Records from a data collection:

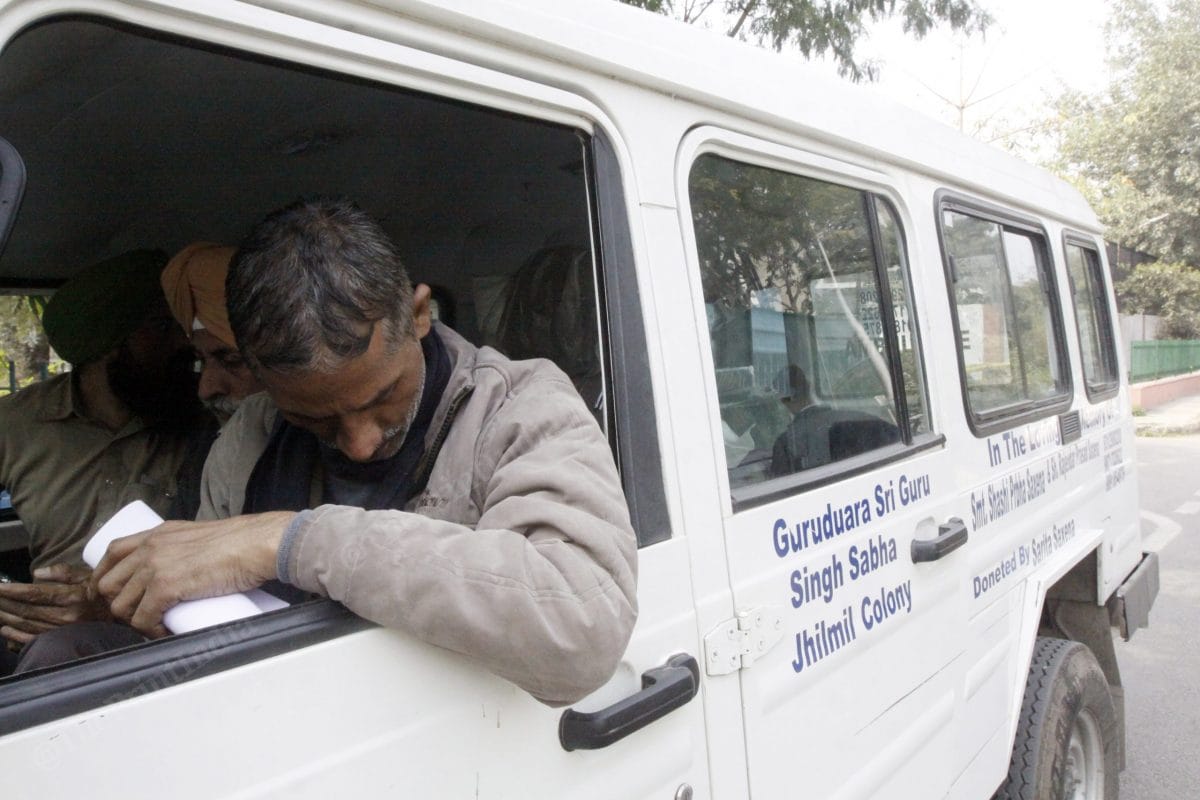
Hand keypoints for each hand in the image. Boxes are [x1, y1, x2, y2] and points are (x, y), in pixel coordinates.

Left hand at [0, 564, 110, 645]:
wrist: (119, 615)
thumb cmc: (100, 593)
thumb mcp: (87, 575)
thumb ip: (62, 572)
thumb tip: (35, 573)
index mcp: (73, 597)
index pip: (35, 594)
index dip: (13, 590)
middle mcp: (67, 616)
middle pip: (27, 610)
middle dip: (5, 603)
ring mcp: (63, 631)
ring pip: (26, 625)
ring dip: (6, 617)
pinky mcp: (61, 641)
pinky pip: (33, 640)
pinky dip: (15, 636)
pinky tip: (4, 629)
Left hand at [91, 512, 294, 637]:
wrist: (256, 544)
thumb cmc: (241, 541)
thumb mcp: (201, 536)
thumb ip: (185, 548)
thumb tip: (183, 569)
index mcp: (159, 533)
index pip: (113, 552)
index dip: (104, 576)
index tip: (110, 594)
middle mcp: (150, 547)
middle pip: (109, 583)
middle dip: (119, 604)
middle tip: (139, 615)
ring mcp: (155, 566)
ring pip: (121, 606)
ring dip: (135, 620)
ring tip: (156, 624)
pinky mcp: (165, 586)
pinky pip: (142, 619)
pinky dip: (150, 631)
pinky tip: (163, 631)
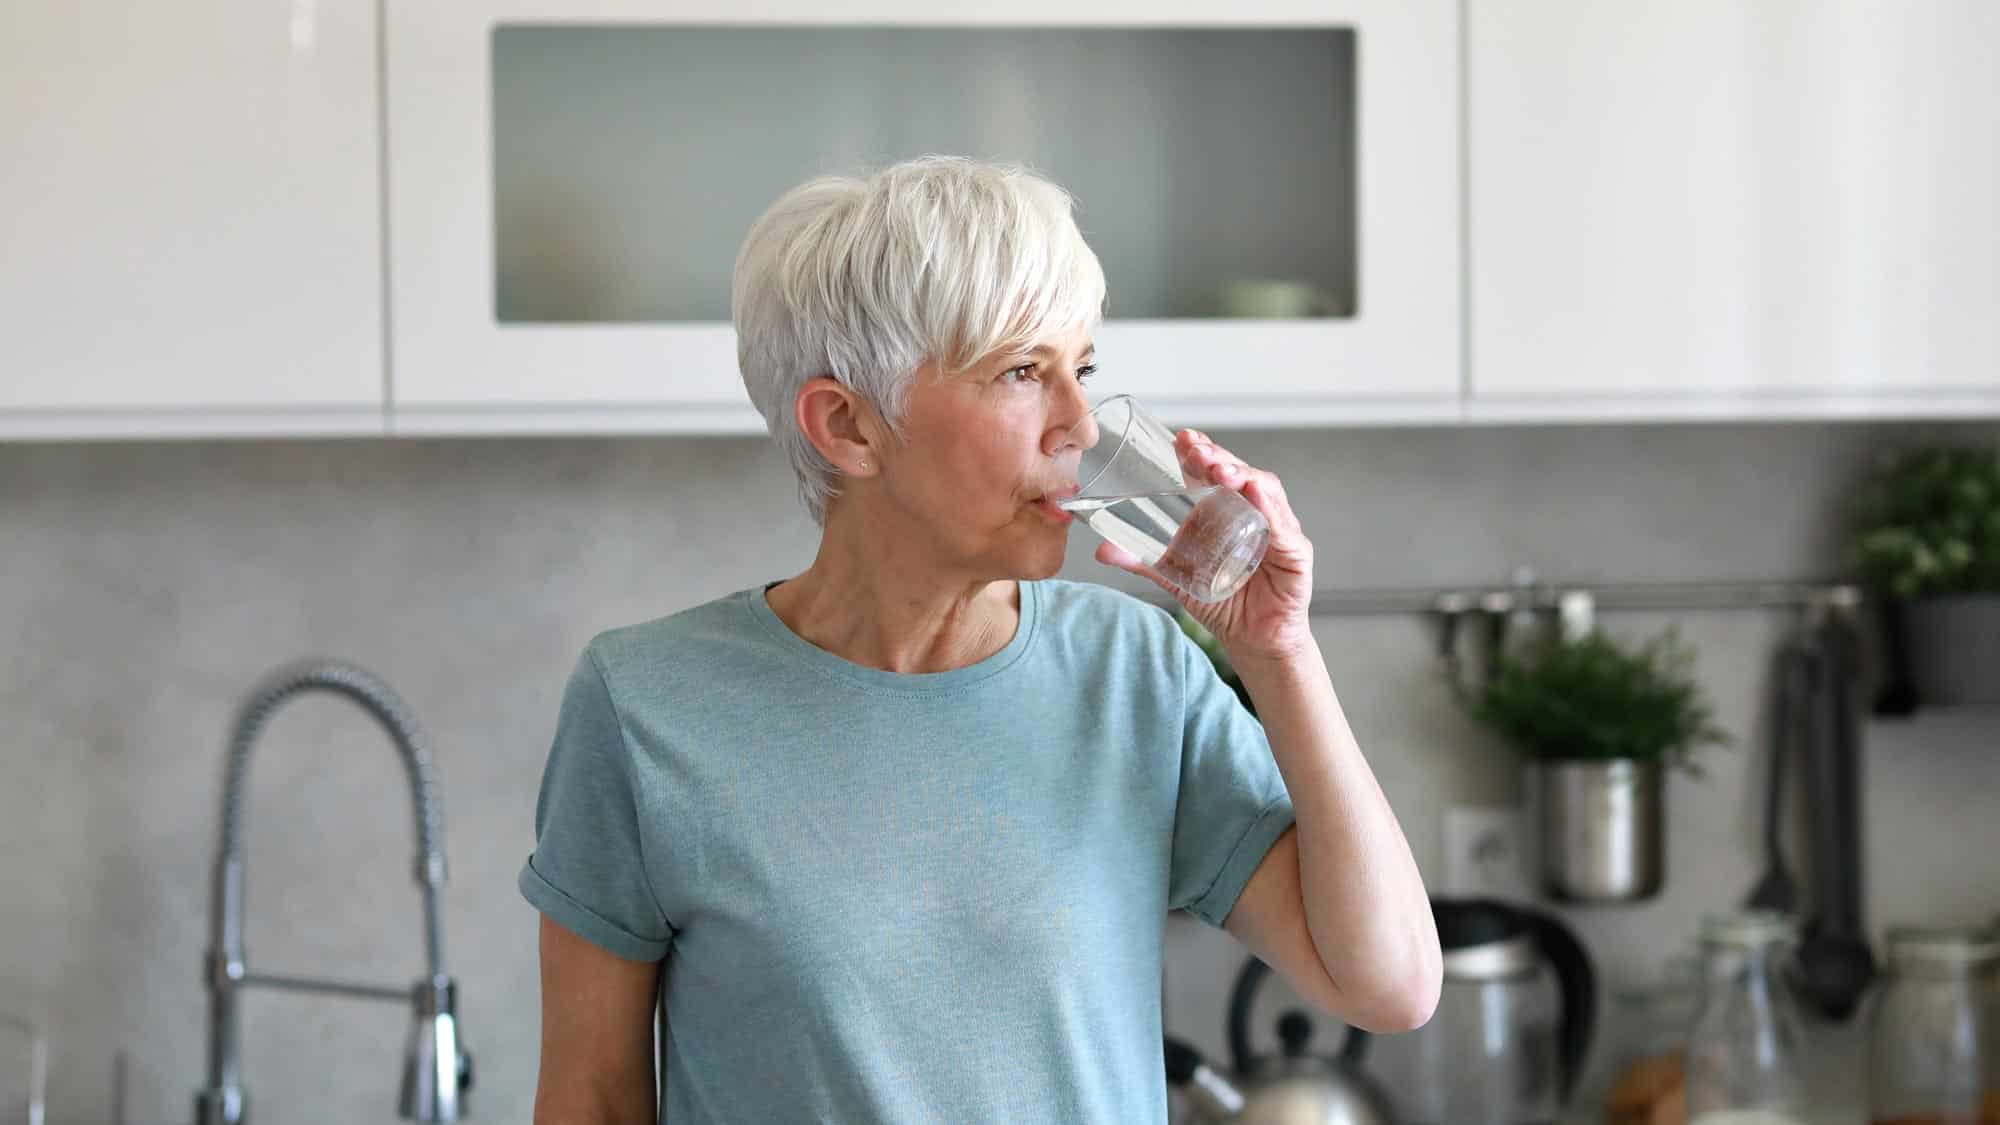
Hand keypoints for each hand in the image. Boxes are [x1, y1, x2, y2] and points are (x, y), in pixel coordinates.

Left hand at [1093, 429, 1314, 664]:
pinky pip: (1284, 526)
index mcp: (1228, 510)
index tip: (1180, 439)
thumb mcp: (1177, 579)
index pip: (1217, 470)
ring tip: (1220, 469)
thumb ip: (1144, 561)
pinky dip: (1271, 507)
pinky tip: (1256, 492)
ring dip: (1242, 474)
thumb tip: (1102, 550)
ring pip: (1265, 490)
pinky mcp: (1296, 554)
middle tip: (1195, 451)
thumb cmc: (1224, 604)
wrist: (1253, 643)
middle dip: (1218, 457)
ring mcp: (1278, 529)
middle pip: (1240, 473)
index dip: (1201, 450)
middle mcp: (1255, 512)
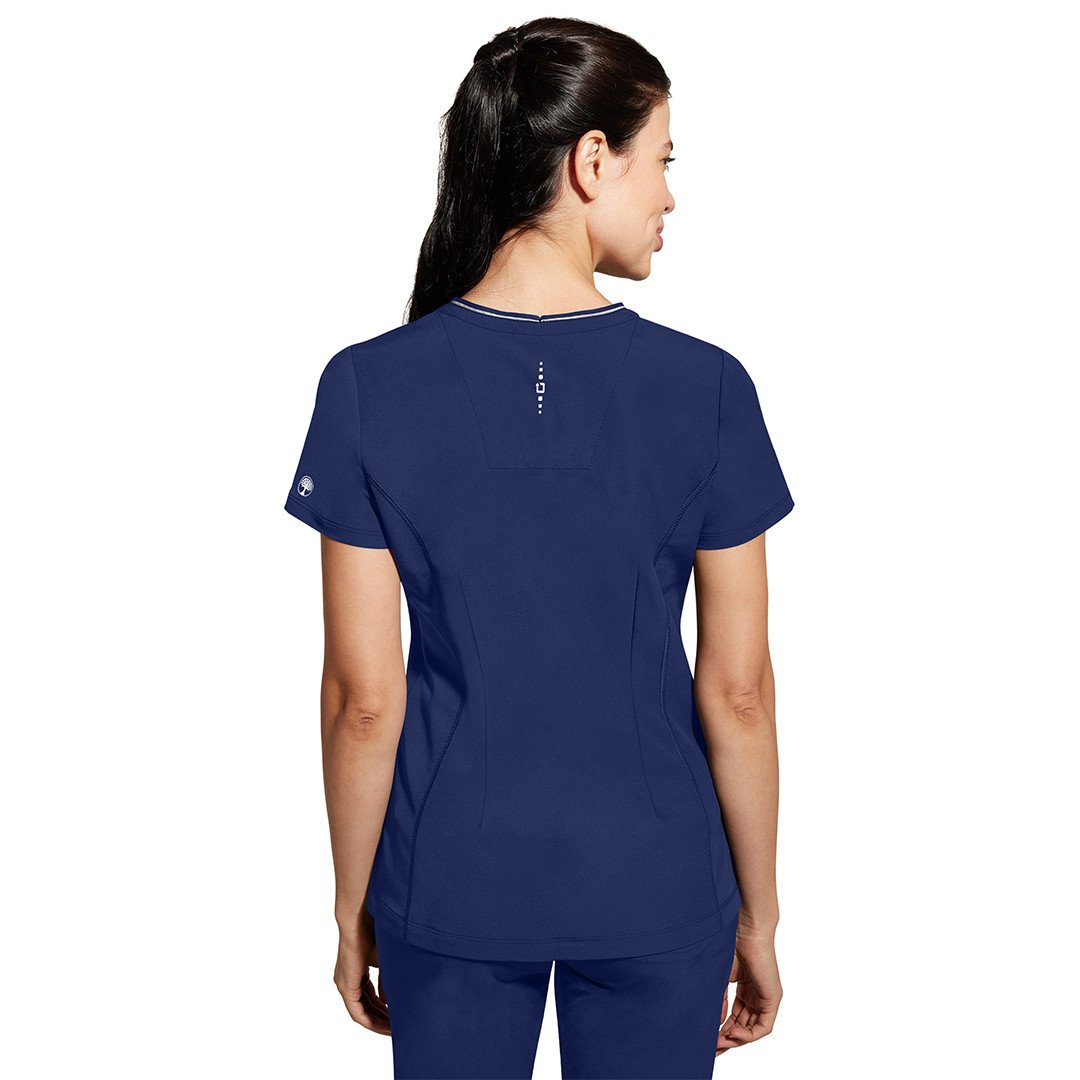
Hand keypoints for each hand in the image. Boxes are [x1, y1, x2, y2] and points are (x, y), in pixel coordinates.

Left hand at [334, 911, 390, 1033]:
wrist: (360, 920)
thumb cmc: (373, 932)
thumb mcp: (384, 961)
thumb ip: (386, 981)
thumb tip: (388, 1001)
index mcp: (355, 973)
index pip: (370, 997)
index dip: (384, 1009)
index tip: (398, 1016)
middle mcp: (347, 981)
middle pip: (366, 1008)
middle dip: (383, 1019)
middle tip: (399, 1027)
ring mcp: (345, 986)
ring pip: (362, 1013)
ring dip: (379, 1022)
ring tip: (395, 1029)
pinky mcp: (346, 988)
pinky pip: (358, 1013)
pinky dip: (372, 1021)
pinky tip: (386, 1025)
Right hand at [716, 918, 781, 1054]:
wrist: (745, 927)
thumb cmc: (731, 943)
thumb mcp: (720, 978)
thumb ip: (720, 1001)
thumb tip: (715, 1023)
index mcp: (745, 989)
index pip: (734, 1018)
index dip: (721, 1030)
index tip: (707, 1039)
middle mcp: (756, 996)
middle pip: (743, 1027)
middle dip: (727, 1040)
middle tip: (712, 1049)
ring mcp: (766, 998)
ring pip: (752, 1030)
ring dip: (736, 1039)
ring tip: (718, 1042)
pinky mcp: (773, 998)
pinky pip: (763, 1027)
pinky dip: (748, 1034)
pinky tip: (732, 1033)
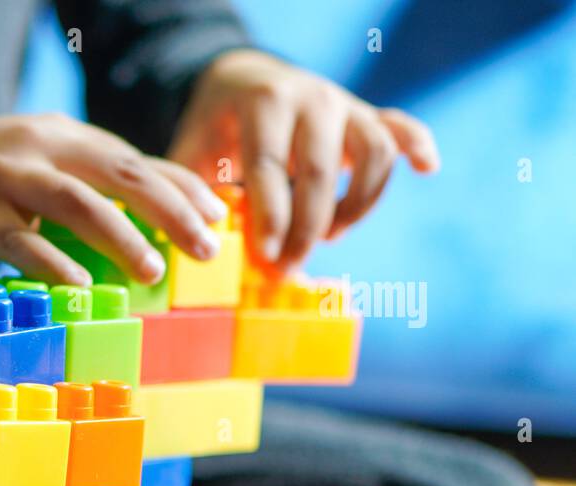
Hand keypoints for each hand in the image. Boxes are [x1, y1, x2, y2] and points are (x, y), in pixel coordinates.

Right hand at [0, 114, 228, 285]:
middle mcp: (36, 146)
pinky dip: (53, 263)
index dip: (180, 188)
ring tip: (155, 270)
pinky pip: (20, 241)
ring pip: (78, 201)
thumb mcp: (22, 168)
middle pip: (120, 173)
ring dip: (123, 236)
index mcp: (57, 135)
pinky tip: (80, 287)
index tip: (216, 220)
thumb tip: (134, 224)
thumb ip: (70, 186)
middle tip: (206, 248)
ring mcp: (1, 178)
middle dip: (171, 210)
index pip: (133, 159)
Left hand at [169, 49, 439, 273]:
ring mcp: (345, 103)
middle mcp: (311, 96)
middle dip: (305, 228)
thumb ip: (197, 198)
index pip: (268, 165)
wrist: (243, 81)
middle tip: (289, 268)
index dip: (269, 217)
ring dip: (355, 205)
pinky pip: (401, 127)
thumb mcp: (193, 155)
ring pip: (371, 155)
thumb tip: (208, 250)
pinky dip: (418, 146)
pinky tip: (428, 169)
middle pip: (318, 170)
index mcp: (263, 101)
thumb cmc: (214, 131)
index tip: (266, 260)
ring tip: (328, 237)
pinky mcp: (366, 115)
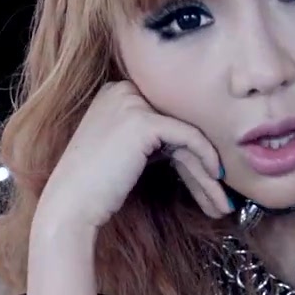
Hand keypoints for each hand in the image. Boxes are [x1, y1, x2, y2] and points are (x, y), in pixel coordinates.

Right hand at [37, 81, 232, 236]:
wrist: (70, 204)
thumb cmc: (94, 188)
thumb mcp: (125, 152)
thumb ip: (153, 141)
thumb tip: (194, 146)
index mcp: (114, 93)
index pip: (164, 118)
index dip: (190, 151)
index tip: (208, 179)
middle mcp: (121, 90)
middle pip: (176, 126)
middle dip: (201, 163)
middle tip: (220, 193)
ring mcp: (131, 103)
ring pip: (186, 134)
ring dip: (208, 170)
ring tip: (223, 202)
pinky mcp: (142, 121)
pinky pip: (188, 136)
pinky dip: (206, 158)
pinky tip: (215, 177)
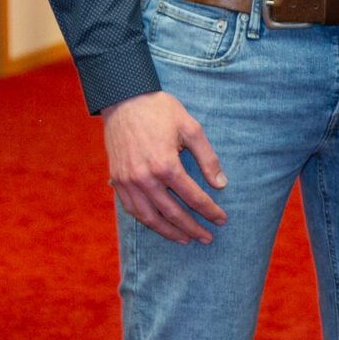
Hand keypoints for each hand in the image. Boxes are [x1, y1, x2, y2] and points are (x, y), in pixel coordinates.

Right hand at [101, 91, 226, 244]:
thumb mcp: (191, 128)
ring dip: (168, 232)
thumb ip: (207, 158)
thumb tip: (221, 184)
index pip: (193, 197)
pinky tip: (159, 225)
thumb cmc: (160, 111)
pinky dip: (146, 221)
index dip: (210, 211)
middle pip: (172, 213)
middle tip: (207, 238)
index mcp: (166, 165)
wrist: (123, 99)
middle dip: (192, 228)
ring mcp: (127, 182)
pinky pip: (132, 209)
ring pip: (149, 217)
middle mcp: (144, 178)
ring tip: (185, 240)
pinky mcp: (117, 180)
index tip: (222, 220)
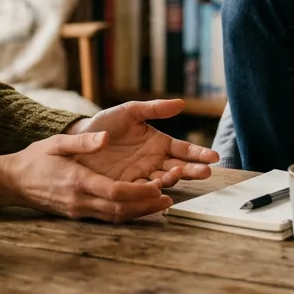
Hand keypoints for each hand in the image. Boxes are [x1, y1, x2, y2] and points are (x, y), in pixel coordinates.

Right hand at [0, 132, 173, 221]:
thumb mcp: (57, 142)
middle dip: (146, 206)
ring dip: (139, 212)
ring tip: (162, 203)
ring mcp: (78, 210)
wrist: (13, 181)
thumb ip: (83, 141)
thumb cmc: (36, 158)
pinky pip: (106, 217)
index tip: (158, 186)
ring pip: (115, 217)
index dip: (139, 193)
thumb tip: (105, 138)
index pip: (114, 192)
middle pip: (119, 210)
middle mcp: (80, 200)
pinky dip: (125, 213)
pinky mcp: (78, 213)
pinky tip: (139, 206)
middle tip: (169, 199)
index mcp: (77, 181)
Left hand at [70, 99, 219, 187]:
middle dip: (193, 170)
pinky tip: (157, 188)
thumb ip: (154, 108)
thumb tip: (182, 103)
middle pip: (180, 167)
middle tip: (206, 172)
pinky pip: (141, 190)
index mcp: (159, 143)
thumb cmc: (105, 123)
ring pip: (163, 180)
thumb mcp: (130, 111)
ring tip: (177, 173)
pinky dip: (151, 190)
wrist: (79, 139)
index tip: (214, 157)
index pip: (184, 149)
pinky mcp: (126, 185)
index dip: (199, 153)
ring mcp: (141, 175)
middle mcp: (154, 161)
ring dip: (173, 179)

◆ **Description of the task**:
Give every entry back unchanged, with no pictures.

◆ **Result of the task**:
Hand keypoints for each hand in the image. Boxes are [x1, y1, x2, y2] and points are (x, y), in pixel coordinates.

Left hand at [0, 564, 110, 645]:
wrist: (119, 615)
thumb cmc: (100, 593)
thumb mcp: (87, 575)
thumb ip: (62, 572)
thumb tip: (35, 573)
index mcp: (73, 597)
index pip: (35, 594)
index dip: (13, 590)
middle mcp: (67, 616)
middle pip: (27, 610)
middle dip: (5, 603)
ring mcp: (63, 631)
ring pip: (26, 625)
ring dip: (6, 617)
pinky mcp: (61, 641)
pinky pip: (33, 640)
pinky dip: (15, 636)
pinky tip: (4, 629)
Left hand at [91, 512, 294, 637]:
wrist: (256, 544)
thumb cmc: (241, 541)
thumb mcp: (201, 536)
thumb ip: (185, 548)
thumb tip: (183, 569)
index mcp: (159, 533)
index pip: (113, 552)
index dip: (104, 576)
index tip: (110, 594)
middle mcp: (150, 547)
middle pip: (109, 583)
middle dip: (119, 604)
middle tip: (139, 615)
ring mcp: (155, 566)
ring pip: (121, 606)
ring dip: (135, 620)
ring tip: (156, 624)
pinky mcp: (165, 586)
pinky pip: (142, 619)
pinky dip: (150, 631)
pinky tip: (163, 631)
Hand keypoints for each hand in the image. Boxes are [x1, y1, x2, y2] and points are (x, y), in pixel coordinates.

Left hand at [1093, 429, 1314, 664]:
pinky pip: (1284, 526)
index mcp: (1228, 510)
index tip: (1180, 439)
thumb mcp: (1177, 579)
index pip: (1217, 470)
ring tip: (1220, 469)
thumb ip: (1144, 561)
pinky dip: (1271, 507)
pinky tip: (1256, 492)
ring dip: (1242, 474)
thumb tip: (1102, 550)
ring pip: (1265, 490)
pinky mcp: (1296, 554)
middle tip: (1195, 451)
thumb cmc: (1224, 604)
wrist: (1253, 643)
middle dip: (1218, 457)
ring mcp: (1278, 529)
middle pip: (1240, 473)
index dip: (1201, 450)
middle mcp: (1255, 512)
Hand keypoints for each hand in the image. Boxes are [x1, y1, x2, y2] and points are (x, y), in pixel coordinates.

Left hand at [334, 911, 390, 1033]:
wrist: (360, 920)
thumb cmc: (373, 932)
thumb mcp: (384, 961)
thumb ip: (386, 981)
thumb tip: (388, 1001)
index mcp: (355, 973)
index pip: (370, 997)
index dip: (384, 1009)
index tip: (398, 1016)
middle mcp: (347, 981)
middle pip: (366, 1008)
middle dip: (383, 1019)
middle tip: (399, 1027)
ring mcp: (345, 986)
ring pip: (362, 1013)
ring dip: (379, 1022)
ring tip: (395, 1029)
pinky mcp: (346, 988)
pinky pip: (358, 1013)
pinky dip: (372, 1021)
pinky tip: (386, 1025)
Right hand at [716, 918, 781, 1054]:
wrist: (745, 927)
thumb cmc: (731, 943)
thumb mcp: (720, 978)
thumb ip: (720, 1001)
thumb tip: (715, 1023)
index mcp: (745, 989)
index pip: (734, 1018)
index dip: (721, 1030)
index tip: (707, 1039)
middle mcp: (756, 996)
middle pip: (743, 1027)
middle dip: (727, 1040)
middle tip: (712, 1049)
ring mcp: (766, 998)
ring pip: (752, 1030)
ring dip: (736, 1039)
ring tip: (718, 1042)
pinky mcp: (773, 998)
pinky pip: (763, 1027)
pinky dip: (748, 1034)
pinky tip: (732, 1033)
Hand keypoints for each hand in the image. Boxes are [x1, y1, x2, y2] and points are (x, y), in pixel coordinates.

Right hand at [0, 114, 228, 285]:
middle mcp: (36, 146)
pinky dip: (53, 263)
index dip: (180, 188)
ring tip: (155, 270)
pinky pip: (20, 241)
ring pip: (78, 201)
thumb mcp: (22, 168)
middle pip: (120, 173)
ring dip: (123, 236)
index mcp: (57, 135)
pinky tip: (80, 287)
index tip: (216, 220)
thumb tip: (134, 224)
thumb ip: (70, 186)
middle tip: (206, 248)
ring mcp: (1, 178)
middle dip: (171, 210)
index pip: (133, 159)
Left hand at [169, 49, 439, 273]:
ring mcp: (345, 103)
middle mcp: (311, 96)
middle dip: (305, 228)
thumb ip: (197, 198)
index pip: (268, 165)
wrist: (243, 81)
middle tip: (289, 268)
index dip: (269, 217)
ring dip: (355, 205)
pinky pip: (401, 127)
thumb mcp: (193, 155)
ring pip: (371, 155)
thumb tip: (208, 250)
pinky dip: (418, 146)
pinky tip: (428, 169)
middle pip: (318, 170)
index mcp: (263, 101)
thumb cmc: (214, 131)
index tip: (266, 260)
ring tip: (328, 237)
pinky mcp: (366, 115)
Hand keypoints for each hand in the image. Boxes are [x1, y1, x2, y2] and points are (x, y), in pixel coordinates.

Right hand at [37, 81, 232, 236]:
wrist: (70, 204)
thumb cmc: (94, 188)
thumb mcp: (125, 152)
thumb ip: (153, 141)
thumb tip: (194, 146)
index mcp: (114, 93)
index pip: (164, 118)
index dip: (190, 151)
index tip: (208, 179)
middle mcp: (121, 90)
middle pip: (176, 126)
middle dip: (201, 163)
middle tip: (220, 193)
ring mcp: (131, 103)
ring pip: (186, 134)
ring dip: (208, 170)
ring tip: (223, 202)
pinky mcp: (142, 121)
pinky pip: (188, 136)
pinky dip: (206, 158)
pinky tip: (215, 177)
Hand keypoints for each hand in the image. Boxes are [x1, y1, x2, y2] and points are (x, y), in pixel coordinates.

Right hand at [101, 91, 226, 244]:
thumb mcp: (191, 128)
ring dip: (168, 232)
thumb ip: (207, 158)
thumb tip: (221, 184)
index pip: (193, 197)
pinky tip: (159, 225)
thumb cmc: (160, 111)
pinky dip: (146, 221)
index dip: (210, 211)
middle pip: (172, 213)
middle tip: (207, 238)
index mcp: (166, 165)
wrist: (123, 99)
middle dip: (192, 228)
ring mcp: (127, 182)
pinky pip: (132, 209)
ring pip: (149, 217)
middle mcp: (144, 178)
ring tip: (185, 240)
pinky mcp: (117, 180)
index tip: (222, 220)
Hand keypoints for each hand in the image. Boxes are [x1, y1, x2, y2] and points are (x, y), in pixel coordinates.

Right hand at [0, 132, 173, 221]:
thumb mcp: (57, 142)
middle dip: (146, 206)
ring dip: (139, 212)
ring tip: (162, 203)
ring mcp: (78, 210)
wrist: (13, 181)
thumb ip: (83, 141)
thumb cmc: (36, 158)
pinky pip: (106, 217)
index tip: (158, 186)
ring pip: (115, 217)
index dip: (139, 193)
thumb tip: (105, 138)
index pip: (114, 192)
middle pip: (119, 210)
middle mcp: (80, 200)
pinky dip: (125, 213)
pinky mcp: (78, 213)
pinky tip: (139, 206)
middle tip: (169, 199)
index mcp: (77, 181)
Left hand at [70, 99, 219, 187]:
middle dip: (193, 170)
pinky tip: (157, 188)
thumb ip: (154, 108)
thumb tip: (182, 103)
middle pip: (180, 167)
middle tip: (206, 172)
pinky pip: (141, 190)
index mcp: (159, 143)
thumb cmc: (105, 123)
ring pip: (163, 180)
thumb mcp: (130, 111)
ring tip: (177, 173)
pinky dip: (151, 190)
wrist: (79, 139)
index tip: (214, 157)
index pip: (184, 149)
pinky mcp: (126, 185)
index dip: (199, 153)
ring mcp: (141, 175)
middle mcp: (154, 161)
ring dip: (173, 179)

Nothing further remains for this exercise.